When DeGraves left the box, MacPherson fled for the bench and got the Klippers an extra attacker - six-on-five, do-or-die time. Despite their late surge though, the Klippers didn't do and henceforth died. The Bombers got the puck out of danger just long enough to stay ahead at the final whistle. Klippers fans can stash away their signs for another season, their team will be free to book the earliest possible tee-time and the Bombers will advance to the semi-finals for the third straight season.
Laser-Hume made 34 saves on 35 shots for the win, while MacPherson stopped 21 shots on the night. Egan's goal would stand as a game - and series - winner.
Two teams punched their tickets for the semifinal Wednesday - the Bombers and the Battlefords North Stars, who beat Melville 3-2 in overtime and clinched a sweep. Rylan Williams, the son of former Bomber forward Danny Williams, got the series-clinching OT goal.

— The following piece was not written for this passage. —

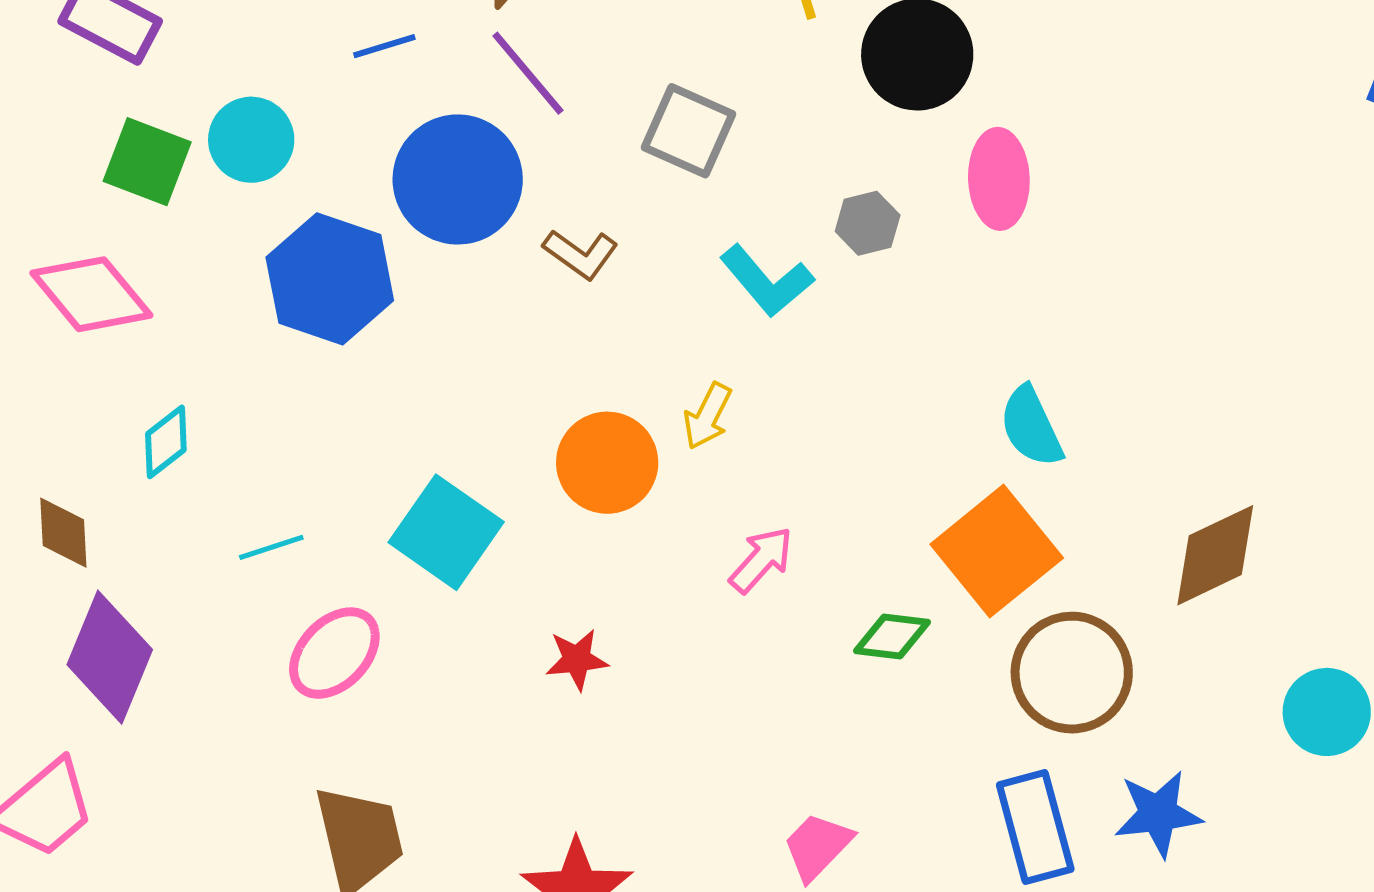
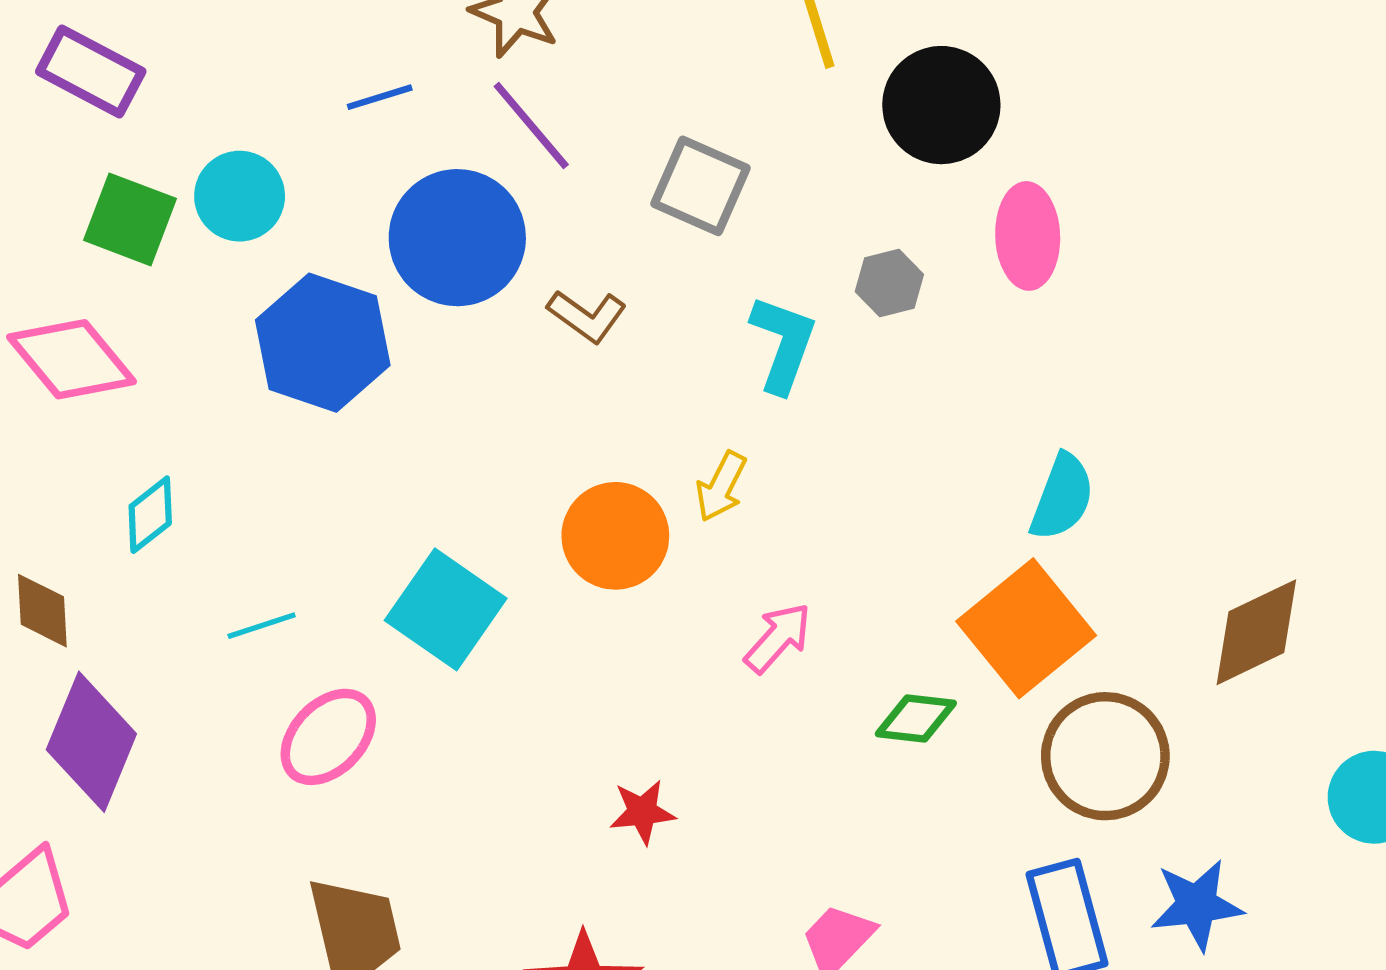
cyan L-shape: (767, 281) -> (783, 344), turned -120
cyan semicircle: (1031, 427) -> (1062, 497), turned -134
red star: (577, 659) -> (642, 812), moved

Melfort defeated Estevan 5-2, moving ahead in their series 3-1, while Humboldt and Weyburn went to overtime in a hard-fought Game 4, with Weyburn's Nick Kovacs playing hero and tying the series at two. Flin Flon, as the league's top seed, will face the lowest remaining seed after the first round - if all higher-ranked teams win their series, the Bombers would face the Stars in the semis.
Flin Flon outscored the Klippers 19-3 in the series, shutting the Klippers out twice and coming just moments away from doing it three times. The Klippers did not score a single goal at even strength in the series, getting two powerplay markers as well as Perlinger's shorthanded score Wednesday.
Laser-Hume faced 120 shots by the Klippers - he saved 117 of them. Four Bomber players scored as many goals in the series as the entire Klippers roster managed in the entire series - one, Sylvestre, did so in just one period in Game 2.
The game signals the end of the junior A careers of seven Klippers players - forwards Tylin Hilbig, Easton Inglis, Logan Linklater, Brock Mueller and Kale Taylor and defenders Nathan DeGraves and Simon Diaz.